Exercise 1 —
In the tarnished chrome thread below, restate everything from "I have used" down to "(Dec 30, 2005)", swapping "Peek chrome polish" for "chrome cleaner".
Exercise 2 —
Using the tarnished chrome thread below, mark each statement yes or no and support each with the deciding words from the thread: (a) Rian says no picture came with the first post. (b) Geowebbie reports that metal polish removed the marks. (c) tosh suggests people on the forum use Imgur.

# Tarnished Chrome



## Geowebbie (Apr 4, 2019)

Hi guys,

I bought my car with this problem on both front driver and passenger doors (top of doors). The chrome looks like it had something sprayed onto it and not cleaned off (see attached picture). I have tried chrome cleaner but it never helped to get it off. Does anybody have any idea what this was caused by and even more important how to get it off? I'm only short of buying 2 new chrome strips for it.. any help or advice welcome!!


----------



## \Rian (Aug 23, 2017)

Geowebbie said:


> Hi guys,
> 
> I bought my car with this problem on both front driver and passenger doors (top of doors). The chrome looks like it had something sprayed onto it and not cleaned off (see attached picture). I have tried chrome cleaner but it never helped to get it off. Does anybody have any idea what this was caused by and even more important how to get it off? I'm only short of buying 2 new chrome strips for it.. any help or advice welcome!!


No pic attached

Have you tried a metal polish?

Take a look at some threads already, cleaning/polishing chrome has been covered many times on hear

https://www.detailingworld.co.uk/forum/showthread.php?t=406886

https://www.detailingworld.co.uk/forum/showthread.php?t=405977

https://www.detailingworld.co.uk/forum/showthread.php?t=372473

https://www.detailingworld.co.uk/forum/showthread.php?t=326792


----------



## Geowebbie (Apr 4, 2019)

Rian said:


> No pic attached
> 
> Have you tried a metal polish?
> 
> ...


Hi and thanks for reply. Ive tried uploading pic but it keeps saying file is too big 🤔.
I have tried metal polish but to no avail. I'll have a look at the threads you've directed me towards and see do they help me. Thanks again.


----------



## Geowebbie (Apr 4, 2019)

Geowebbie said:


> Hi and thanks for reply. Ive tried uploading pic but it keeps saying file is too big 🤔.
> I have tried metal polish but to no avail. I'll have a look at the threads you've directed me towards and see do they help me. Thanks again.


I have used Peek chrome polish on it and it never done a bit of good. Could you tell me how I can upload the pic so people can see clearly what I'm talking about.


----------



## tosh (Dec 30, 2005)

If you have Tapatalk, that’s the easiest way (from a phone or pad)

I think people here use Imgur


----------



## jcooper5083 (Jun 10, 2018)

Information supplied —
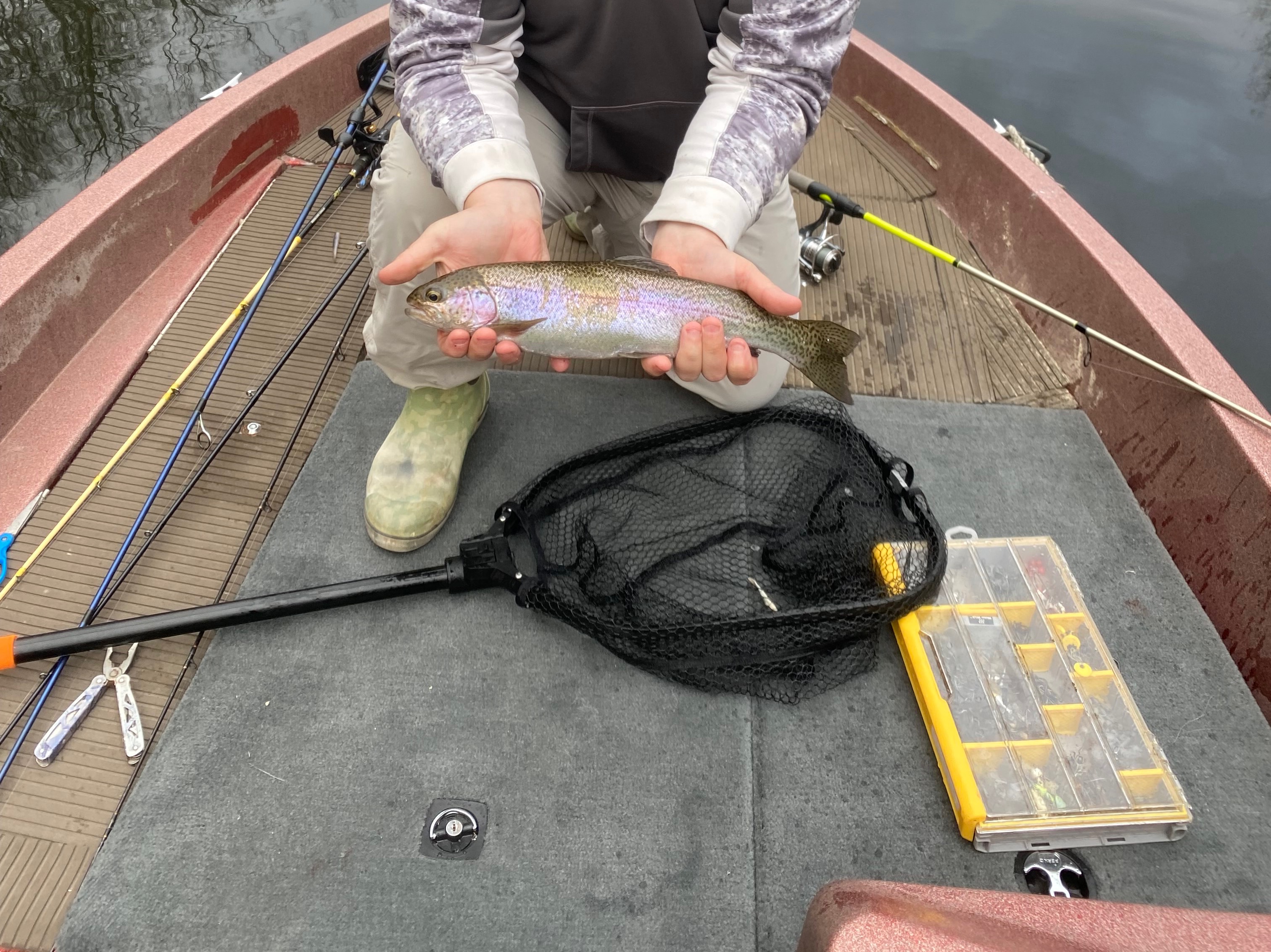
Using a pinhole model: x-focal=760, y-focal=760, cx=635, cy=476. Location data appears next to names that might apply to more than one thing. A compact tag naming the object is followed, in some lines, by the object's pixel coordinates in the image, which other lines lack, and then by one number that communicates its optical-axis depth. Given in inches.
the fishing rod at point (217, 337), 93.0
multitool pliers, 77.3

Task output 1 —
I have used chrome cleaner on it and it never done a bit of good. Could you tell me how I can upload the pic so people can see clearly what I'm talking about.


----------



## tosh (Dec 30, 2005)

Task output 2 —
(a) Yes: "No pic attached"
(b) No: "I have tried metal polish but to no avail."
(c) Yes: "I think people here use Imgur"